彼はごめんごめんと言って、こっちに来てくれたけれど、自分の寝起きの口内の粘り気を感じ取って彼と入れ替わるかのようにベットを出て洗面所に向かった。歯ブラシの封は一つ、既に開いていた。
私はもう一つの封を開けた。磨き終えるとまた彼のいるベットへ戻った。
目を瞑っているだけなのか、また眠りについたのか分からない具合で優しい顔のままの寝顔を見せた。私はその彼の寝顔のあまりの愛おしさに見惚れ、唇に軽くキスをした。
彼は、まるでそれが獲物を捉える時の動物や魚の罠だったかのように、軽いキスをした私を捕まえて重くて深い、記憶にねじ込むようなキスで返してきた。
そして、そのままキスは続いた。
昼過ぎの部屋にキスの鈍い音が響く。
彼のキスは、脳が溶けるような感覚だった。
彼は「いいの?」と聞いてきた。
いつも明確な形になっていないとそういう行為を取りたがらない私の体は、今日はやけに正直でもうなんでもいいから彼と一緒になりたいという思いばかり募っていった。私はその彼の問いにしばらくしてから、「逆に良いの」と言った。そのやりとりは、あまりに無責任だと思ったが、私達はもう誰にも何にも止められなかった。
彼と繋がった。平日の真っ昼間に。パズルのピースかのようなお互いの身体の相性の良さに咽び泣いた昼だった。

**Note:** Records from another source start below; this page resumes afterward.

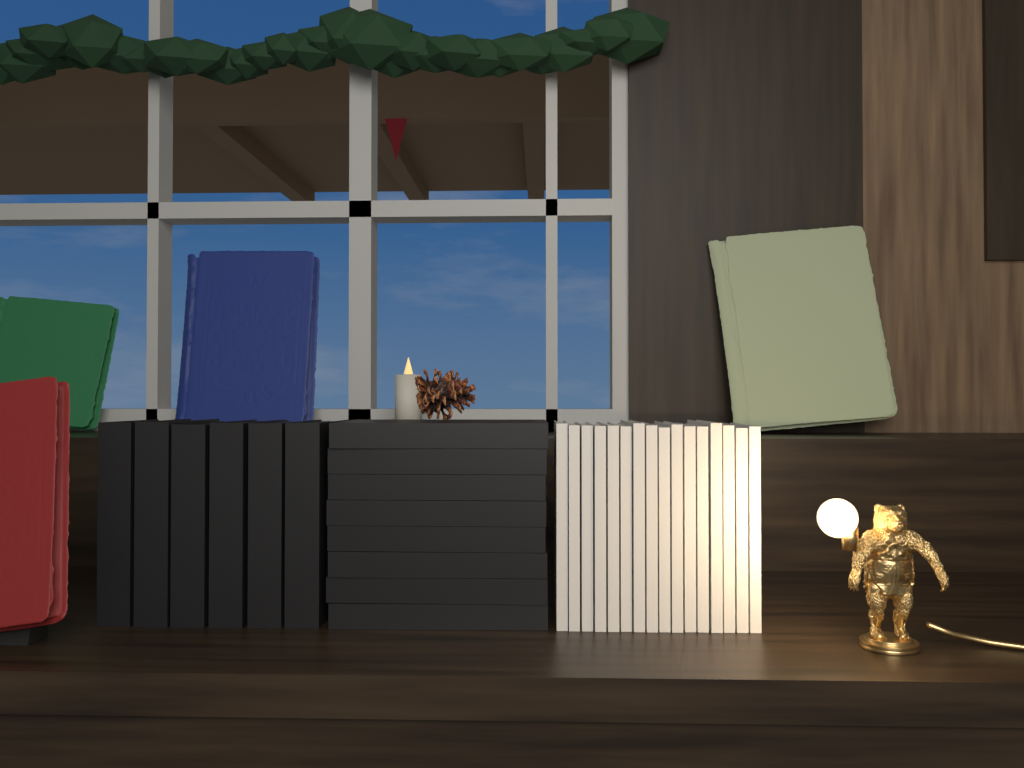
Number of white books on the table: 16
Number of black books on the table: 14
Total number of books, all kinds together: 30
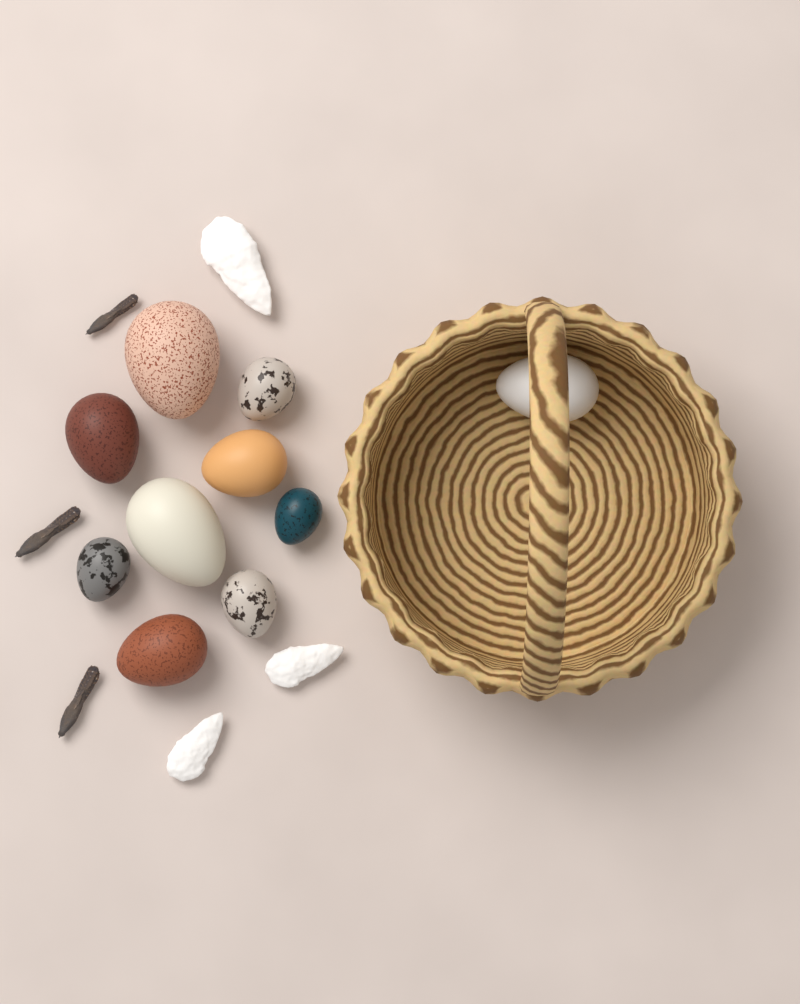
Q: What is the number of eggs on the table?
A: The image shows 10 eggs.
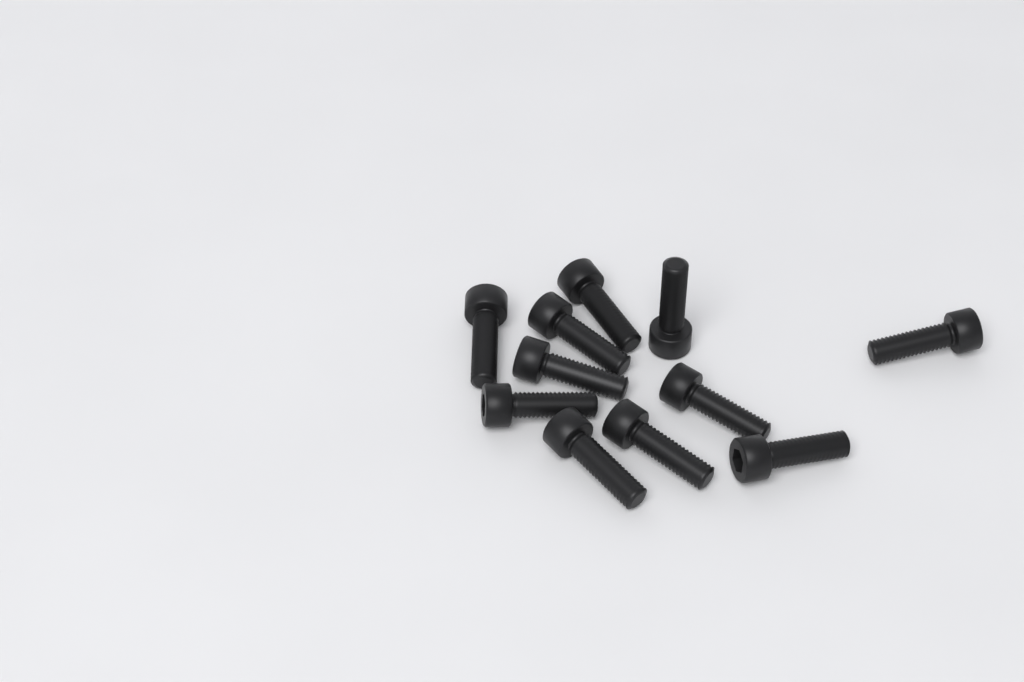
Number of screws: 11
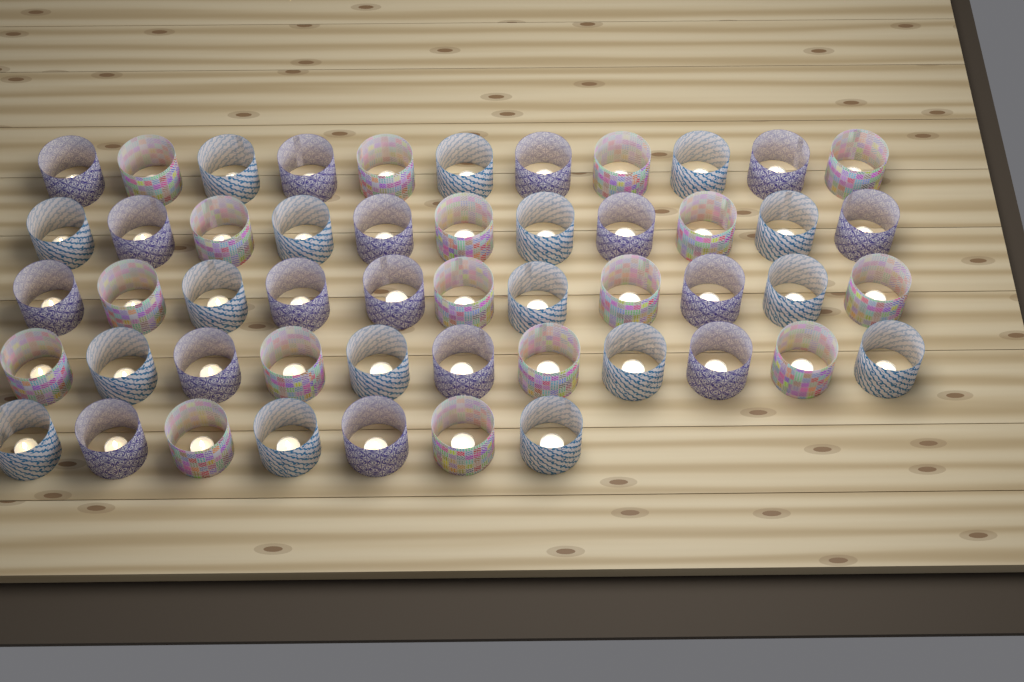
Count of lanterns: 51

全身が痺れて、私の本能を燻る。愛で満ち溢れていく心の中と、若干強く掴まれて赤くなった首に執着心が植え付けられていく。
初めてだった。初めて行為後に罪悪感を覚えなかった。平日の真っ昼間で、明確な形な関係でもなんでもなかったのにどうしてだろう。自分が大人になったという事なのか、それとも彼とのこの行為があまりに最高すぎたのだろうか。一言で言うと「こんなの初めて」な感覚だった。
ずっと探していたパズルのピースがようやく見つかったような、そんな感覚を覚えさせられた。

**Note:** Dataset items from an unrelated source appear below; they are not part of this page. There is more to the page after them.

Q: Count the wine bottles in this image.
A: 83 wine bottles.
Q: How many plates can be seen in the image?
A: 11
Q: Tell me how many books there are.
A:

果てた直後の彼も私と全く同じような事を言ってきたので安心した。
誰にでも言うようなお世辞混じりな感じではなく、つい心から漏れてしまったような感じだった。
同じ空間で、同じ行為で、同じ気持ちになれるというのはこんなにも心が満ちるものなのか。
彼も彼で、なんでか私の事を絶賛してくれたので、上手いか上手くないかは別として、ここまで熱血指導をしてくれた過去の元彼たちに直接お礼を言いたいぐらいものだった。
何もかもが完璧。と思うことにはいつだって裏があって、彼は本当に完璧だなと、思ってしまう事実が怖かった。
そして、やっぱりその後、”完璧”なんてものは存在しないのだと思い知らされる事になる。